* Exercise requirements:
Please copy out the entries below exactly, beginning with the line that contains "vfov_deg: 4.1" and ending with the line that contains "f_number: 1.78", and include nothing outside that span.

* Stored data:
>>>>>
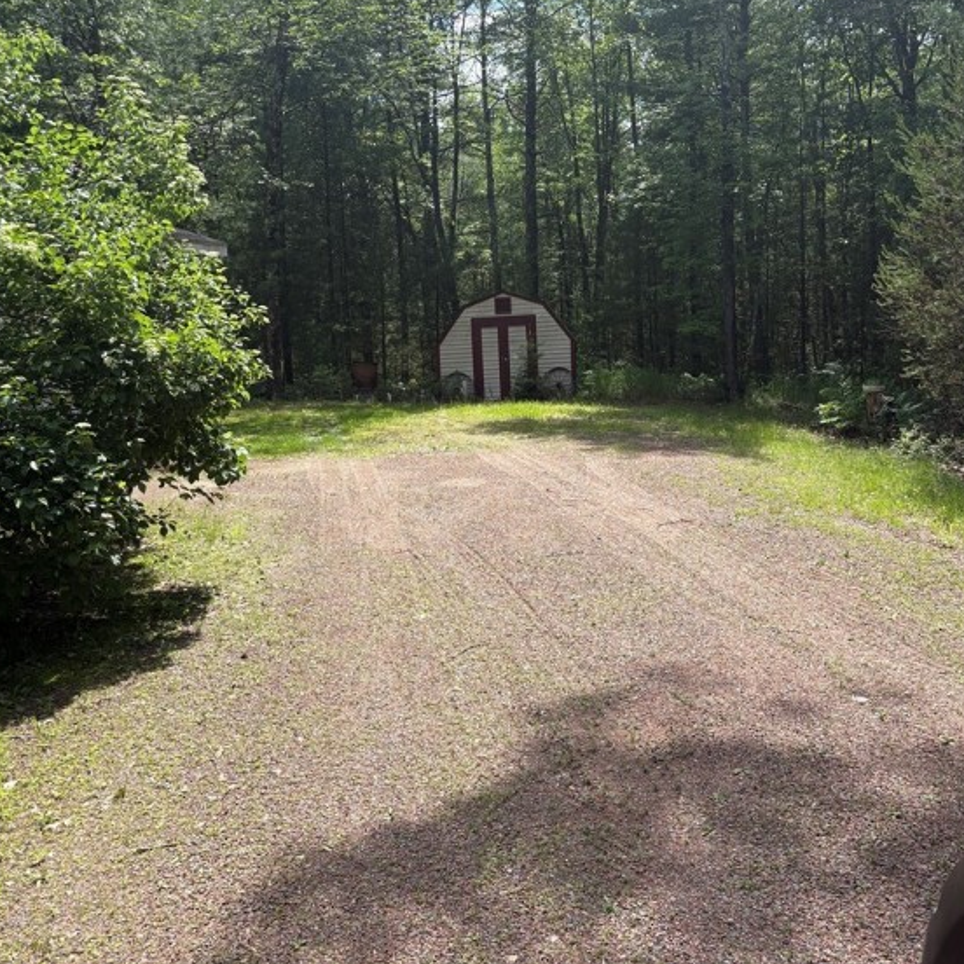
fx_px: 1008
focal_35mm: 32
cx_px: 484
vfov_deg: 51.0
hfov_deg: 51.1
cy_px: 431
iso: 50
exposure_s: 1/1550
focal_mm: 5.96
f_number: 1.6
<<<<<
>>>>>
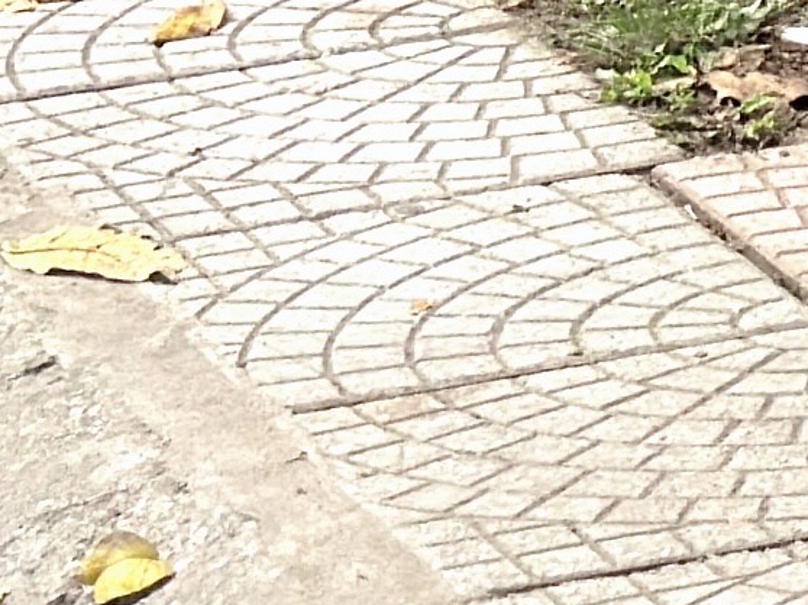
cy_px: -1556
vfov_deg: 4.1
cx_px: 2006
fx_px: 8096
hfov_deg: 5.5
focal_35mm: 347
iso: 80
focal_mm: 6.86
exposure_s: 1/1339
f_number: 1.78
<<<<<
* Response to this exercise:
vfov_deg: 4.1
cx_px: 2006
fx_px: 8096
hfov_deg: 5.5
focal_35mm: 347
iso: 80
focal_mm: 6.86
exposure_s: 1/1339
f_number: 1.78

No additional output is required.